2004 wurden 36 Fälle registriert, 2005 waren es 31. Zwischen 1995 und 2006 wurden insgesamt 355 Fälle zur Anzeige gebracht. Dies geht aus einer Studie der Kommission hervor, die am Montag publiziert wurde.

183 oder 51,5% endeten mit rechtskräftigen Urteilen oder Freisprüchen. In den restlichen 172 Fällen oder 48,5% wurde kein Strafverfahren eröffnet.

Juden und Jüdinnen waren zwischen 1995 und 2006 am häufigsten von Rassendiskriminierung betroffen. Die 100 Personen entsprachen rund einem Viertel der total 393 Betroffenen. Bei einem weiteren Viertel machten die Behörden allerdings keine Angaben über die Herkunft der Opfer.

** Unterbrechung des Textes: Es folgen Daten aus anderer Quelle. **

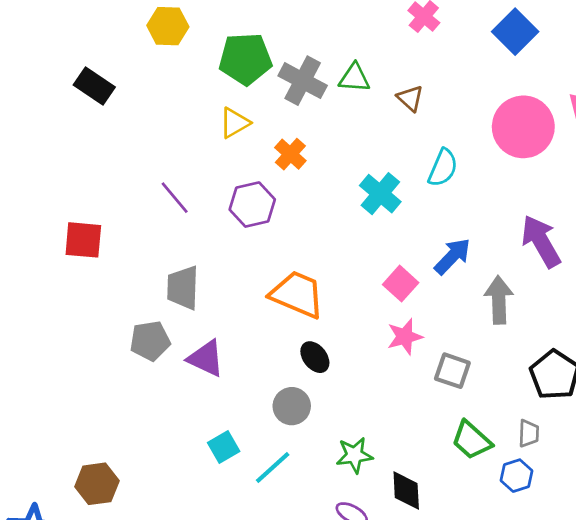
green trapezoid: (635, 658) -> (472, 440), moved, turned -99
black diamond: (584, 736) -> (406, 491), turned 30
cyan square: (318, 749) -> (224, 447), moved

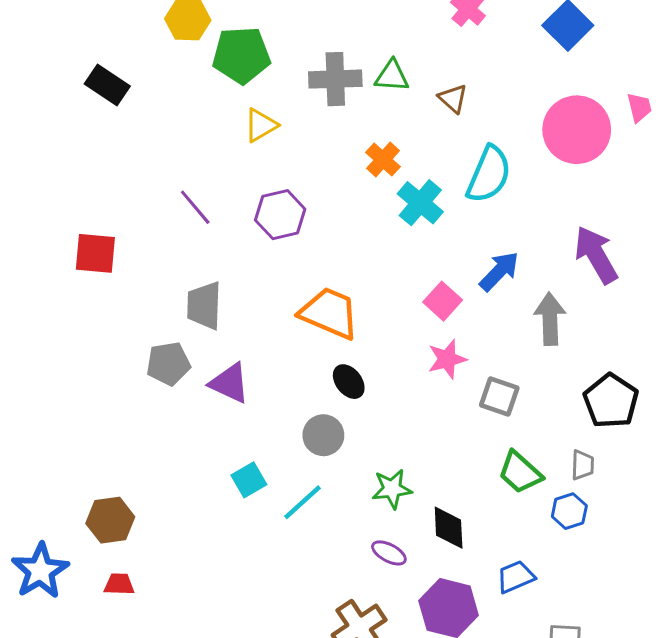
green pentagon: (245, 59) -> (241, 55), moved
gray cross: (303, 81) -> (335, 79), turned -30
orange cross: (290, 154) -> (383, 160), moved
cyan semicircle: (443, 168) -> (489, 174), size x1.4

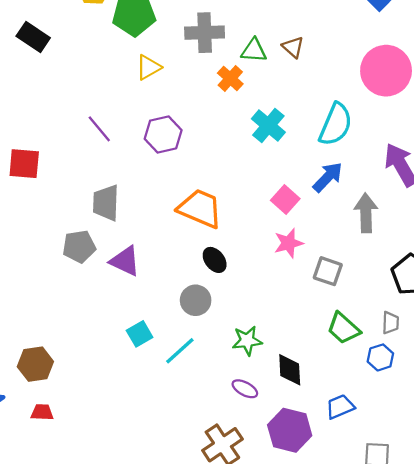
green triangle: (392, 76) -> (254, 50), moved
orange cross: (383, 160) -> (230, 78), moved
cyan semicircle: (489, 174) -> (336, 124), moved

21 der 49 Fälle von 2006 wurden ohne Strafverfahren erledigt. In den restlichen 28 Fällen kam es zu rechtskräftigen Urteilen. Viermal allerdings endeten die Strafverfahren mit Freisprüchen.

Grosse Dunkelziffer

Die Täter stammten vor allem aus den Gruppen Rechtsextreme (12) und Privatpersonen (11). Zu 11 weiteren Tätern machten die Behörden keine Angaben.

Ein Drittel aller Opfer wurde als Ausländerinnen und Ausländer verschiedener Ethnien beschrieben. Gegenüber früheren Jahren stieg diese Zahl stark an. Je 12 der 61 Opfer waren Juden, Dunkelhäutige oder Personen, zu denen keine Angaben gemacht wurden.

Bei der Rassismus-Strafnorm bestehe eine grosse Dunkelziffer, relativierte Tarek Naguib von der EKR die vorliegenden Zahlen. Zudem würden schätzungsweise 5 bis 20% der Fälle von den Kantonen nicht ans Bundesamt für Polizei (Fedpol) weitergeleitet.

Die Rassismus-Strafnorm Art. 261bis StGB wurde vom Volk im September 1994 angenommen und trat Anfang 1995 in Kraft. Im gleichen Jahr setzte der Bundesrat die ERK ein, unter anderem mit dem Auftrag, die Rassendiskriminierung unter wissenschaftlichen und ethischen Gesichtspunkten zu analysieren. Ebenso die Rechtsprechung zur neuen Strafnorm.

swissinfo und Agenturen

Die Antirassismus-Strafnorm wurde 1994 mit 54,7% Ja-Stimmen angenommen.

Sie hat in erster Linie zum Ziel, den historischen Revisionismus im Zusammenhang mit Genoziden wie dem Holocaust zu verhindern.

Das Gesetz sieht Busse oder Gefängnis für den Fall vor, wenn jemand einen anerkannten Genozid öffentlich verharmlost oder leugnet.

2005 haben die Schweizer Behörden gegen den türkischen Politiker Dogu Perinçek ein Strafverfahren eröffnet, weil er in der Schweiz den türkischen Genozid an den Armeniern zwischen 1915 und 1919 leugnete.

Perinçek wurde im März 2007 vom Strafgericht Lausanne wegen Rassen-Diskriminierung schuldig gesprochen.

Das Bundesgericht bestätigte das Urteil im Dezember 2007. Perinçek will nun an den Europäischen Gerichtshof in Strassburg gelangen.